### Work task
From the first line of the records down to the one that holds "left knee: (553, 281)", transcribe each line exactly and add nothing.
»»
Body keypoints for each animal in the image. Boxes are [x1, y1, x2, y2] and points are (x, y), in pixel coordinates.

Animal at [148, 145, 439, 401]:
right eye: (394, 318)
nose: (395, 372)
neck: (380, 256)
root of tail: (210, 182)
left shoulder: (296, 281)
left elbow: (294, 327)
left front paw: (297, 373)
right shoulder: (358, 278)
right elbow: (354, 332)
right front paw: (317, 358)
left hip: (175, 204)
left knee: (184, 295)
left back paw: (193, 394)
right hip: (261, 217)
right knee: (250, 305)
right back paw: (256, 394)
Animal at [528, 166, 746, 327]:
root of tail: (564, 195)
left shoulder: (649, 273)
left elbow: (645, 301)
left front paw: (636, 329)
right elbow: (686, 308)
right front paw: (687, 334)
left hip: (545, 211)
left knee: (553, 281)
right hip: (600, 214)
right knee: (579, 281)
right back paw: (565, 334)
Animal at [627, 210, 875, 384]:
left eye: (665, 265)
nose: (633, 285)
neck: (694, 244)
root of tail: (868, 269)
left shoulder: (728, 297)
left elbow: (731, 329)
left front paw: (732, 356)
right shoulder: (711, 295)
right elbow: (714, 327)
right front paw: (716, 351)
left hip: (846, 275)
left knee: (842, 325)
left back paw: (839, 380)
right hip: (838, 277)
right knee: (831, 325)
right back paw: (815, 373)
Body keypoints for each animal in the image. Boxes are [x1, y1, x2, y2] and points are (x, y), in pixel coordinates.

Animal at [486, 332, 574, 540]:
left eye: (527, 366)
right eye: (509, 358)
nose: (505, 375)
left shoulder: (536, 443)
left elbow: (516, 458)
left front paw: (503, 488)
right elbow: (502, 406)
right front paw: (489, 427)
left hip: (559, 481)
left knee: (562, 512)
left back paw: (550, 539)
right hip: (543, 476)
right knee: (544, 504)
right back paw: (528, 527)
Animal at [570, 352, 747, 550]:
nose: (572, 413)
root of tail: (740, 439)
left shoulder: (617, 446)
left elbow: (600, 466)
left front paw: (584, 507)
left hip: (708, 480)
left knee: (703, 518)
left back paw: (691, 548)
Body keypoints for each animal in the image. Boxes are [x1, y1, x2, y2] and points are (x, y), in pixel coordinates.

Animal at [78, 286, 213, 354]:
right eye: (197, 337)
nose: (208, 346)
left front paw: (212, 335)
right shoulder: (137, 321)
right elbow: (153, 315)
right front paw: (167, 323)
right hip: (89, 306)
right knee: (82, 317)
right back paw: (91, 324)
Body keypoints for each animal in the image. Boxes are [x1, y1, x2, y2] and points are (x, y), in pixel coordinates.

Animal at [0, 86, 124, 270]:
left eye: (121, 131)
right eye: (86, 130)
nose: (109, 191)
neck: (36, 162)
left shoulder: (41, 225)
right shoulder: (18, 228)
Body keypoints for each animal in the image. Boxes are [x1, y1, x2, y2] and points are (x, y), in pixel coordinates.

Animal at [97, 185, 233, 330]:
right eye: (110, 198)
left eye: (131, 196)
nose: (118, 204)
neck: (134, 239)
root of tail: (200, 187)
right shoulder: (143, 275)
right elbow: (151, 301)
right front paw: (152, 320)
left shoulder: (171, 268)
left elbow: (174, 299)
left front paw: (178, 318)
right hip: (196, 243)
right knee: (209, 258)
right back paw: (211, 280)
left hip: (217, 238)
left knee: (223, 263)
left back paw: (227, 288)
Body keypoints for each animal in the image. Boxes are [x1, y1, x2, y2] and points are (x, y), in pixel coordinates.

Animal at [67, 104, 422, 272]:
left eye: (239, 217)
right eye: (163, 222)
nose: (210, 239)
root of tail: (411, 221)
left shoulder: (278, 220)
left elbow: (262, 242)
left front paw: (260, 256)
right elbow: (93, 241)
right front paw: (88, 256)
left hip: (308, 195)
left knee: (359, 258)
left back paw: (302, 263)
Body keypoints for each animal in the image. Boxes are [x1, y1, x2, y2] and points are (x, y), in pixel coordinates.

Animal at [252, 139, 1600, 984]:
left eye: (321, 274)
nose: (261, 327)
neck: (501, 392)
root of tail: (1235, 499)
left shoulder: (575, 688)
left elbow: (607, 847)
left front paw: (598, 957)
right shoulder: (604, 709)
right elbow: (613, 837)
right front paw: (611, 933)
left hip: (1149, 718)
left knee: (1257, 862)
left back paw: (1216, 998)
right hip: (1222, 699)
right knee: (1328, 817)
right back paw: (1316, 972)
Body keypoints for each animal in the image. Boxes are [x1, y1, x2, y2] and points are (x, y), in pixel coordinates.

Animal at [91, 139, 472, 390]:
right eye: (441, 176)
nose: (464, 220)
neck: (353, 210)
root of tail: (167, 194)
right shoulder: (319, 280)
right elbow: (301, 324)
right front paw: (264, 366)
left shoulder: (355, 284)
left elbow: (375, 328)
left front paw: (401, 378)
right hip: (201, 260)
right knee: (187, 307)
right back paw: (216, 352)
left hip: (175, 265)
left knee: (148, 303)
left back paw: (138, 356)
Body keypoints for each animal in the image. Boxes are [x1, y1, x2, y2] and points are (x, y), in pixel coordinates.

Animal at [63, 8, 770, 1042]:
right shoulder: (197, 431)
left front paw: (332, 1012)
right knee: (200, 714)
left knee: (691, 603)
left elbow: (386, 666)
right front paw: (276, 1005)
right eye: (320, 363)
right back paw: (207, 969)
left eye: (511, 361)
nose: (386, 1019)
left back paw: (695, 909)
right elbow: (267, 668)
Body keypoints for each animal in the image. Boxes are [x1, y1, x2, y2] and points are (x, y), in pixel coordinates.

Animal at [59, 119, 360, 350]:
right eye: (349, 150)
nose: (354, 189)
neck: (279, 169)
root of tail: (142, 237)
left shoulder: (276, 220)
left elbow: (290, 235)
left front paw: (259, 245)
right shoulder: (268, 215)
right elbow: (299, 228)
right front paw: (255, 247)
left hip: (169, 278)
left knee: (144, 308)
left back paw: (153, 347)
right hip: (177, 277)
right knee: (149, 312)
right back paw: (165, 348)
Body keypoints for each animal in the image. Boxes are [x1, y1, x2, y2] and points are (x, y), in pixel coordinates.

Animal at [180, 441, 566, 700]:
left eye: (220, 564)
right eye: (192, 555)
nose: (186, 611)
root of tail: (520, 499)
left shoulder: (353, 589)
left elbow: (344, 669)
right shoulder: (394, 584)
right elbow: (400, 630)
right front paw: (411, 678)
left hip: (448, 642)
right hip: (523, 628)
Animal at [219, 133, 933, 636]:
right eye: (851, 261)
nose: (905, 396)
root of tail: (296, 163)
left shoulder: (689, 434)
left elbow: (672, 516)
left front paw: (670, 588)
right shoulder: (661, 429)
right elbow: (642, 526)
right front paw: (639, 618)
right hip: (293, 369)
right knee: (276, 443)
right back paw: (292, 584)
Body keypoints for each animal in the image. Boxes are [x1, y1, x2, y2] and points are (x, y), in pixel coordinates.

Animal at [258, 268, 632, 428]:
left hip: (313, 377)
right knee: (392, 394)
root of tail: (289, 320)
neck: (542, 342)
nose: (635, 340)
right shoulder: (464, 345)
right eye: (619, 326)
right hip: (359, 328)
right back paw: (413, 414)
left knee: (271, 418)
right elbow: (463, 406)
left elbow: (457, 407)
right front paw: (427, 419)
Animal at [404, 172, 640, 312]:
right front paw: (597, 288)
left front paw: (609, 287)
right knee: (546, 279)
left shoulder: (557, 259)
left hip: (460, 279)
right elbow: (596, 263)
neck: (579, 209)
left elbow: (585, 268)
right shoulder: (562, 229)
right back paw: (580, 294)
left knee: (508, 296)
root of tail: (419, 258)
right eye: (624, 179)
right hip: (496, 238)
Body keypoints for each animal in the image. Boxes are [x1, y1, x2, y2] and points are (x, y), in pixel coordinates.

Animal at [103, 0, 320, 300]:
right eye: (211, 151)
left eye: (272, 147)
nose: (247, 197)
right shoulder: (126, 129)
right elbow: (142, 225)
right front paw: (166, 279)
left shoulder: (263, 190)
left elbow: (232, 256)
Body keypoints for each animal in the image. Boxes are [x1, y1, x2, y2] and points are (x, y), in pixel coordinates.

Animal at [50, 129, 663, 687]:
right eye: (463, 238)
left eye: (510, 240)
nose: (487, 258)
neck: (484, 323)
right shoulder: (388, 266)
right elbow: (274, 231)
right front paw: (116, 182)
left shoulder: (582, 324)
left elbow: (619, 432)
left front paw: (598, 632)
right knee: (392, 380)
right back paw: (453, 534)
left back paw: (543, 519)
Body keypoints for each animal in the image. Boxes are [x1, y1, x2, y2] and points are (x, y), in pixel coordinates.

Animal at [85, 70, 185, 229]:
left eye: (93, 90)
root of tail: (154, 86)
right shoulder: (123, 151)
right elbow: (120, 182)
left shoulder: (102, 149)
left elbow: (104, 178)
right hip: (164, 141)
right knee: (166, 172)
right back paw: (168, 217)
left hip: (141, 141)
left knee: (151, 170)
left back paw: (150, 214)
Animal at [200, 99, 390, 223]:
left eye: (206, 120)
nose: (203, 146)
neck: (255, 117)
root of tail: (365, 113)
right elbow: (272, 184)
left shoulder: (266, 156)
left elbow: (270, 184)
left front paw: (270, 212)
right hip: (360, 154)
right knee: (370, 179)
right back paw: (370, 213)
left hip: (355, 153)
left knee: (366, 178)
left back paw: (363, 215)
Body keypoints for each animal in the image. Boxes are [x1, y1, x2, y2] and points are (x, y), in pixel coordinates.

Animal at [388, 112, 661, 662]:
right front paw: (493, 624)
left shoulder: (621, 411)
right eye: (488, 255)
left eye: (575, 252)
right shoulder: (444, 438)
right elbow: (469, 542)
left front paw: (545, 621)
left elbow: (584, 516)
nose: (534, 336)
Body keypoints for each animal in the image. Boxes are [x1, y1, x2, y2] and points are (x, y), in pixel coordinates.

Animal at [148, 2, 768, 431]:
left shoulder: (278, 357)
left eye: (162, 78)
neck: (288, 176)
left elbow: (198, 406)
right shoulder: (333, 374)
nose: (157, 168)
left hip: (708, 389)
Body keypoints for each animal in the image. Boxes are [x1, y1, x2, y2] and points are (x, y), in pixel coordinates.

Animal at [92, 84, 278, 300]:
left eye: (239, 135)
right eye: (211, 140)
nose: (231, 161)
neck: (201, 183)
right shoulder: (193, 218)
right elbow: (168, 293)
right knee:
««
### Written response
Body keypoints for each animal in the image. Boxes are [x1, y1, x2, y2] and points are (x, y), in pixel coordinates.

Animal at [148, 145, 439, 401]:
right eye: (394, 318)
nose: (395, 372)
neck: (380, 256)
root of tail: (210, 182)
left shoulder: (296, 281)
left elbow: (294, 327)
left front paw: (297, 373)
right shoulder: (358, 278)
right elbow: (354, 332)
right front paw: (317, 358)
left hip: (175, 204)
left knee: (184, 295)
left back paw: (193, 394)
right hip: (261, 217)
right knee: (250, 305)
right back paw: (256, 394)
Animal at [528, 166, 746, 327]:
root of tail: (564, 195)
left shoulder: (649, 273)
left elbow: (645, 301)
left front paw: (636, 329)
right elbow: (686, 308)
right front paw: (687, 334)
left hip: (545, 211)
left knee: (553, 281)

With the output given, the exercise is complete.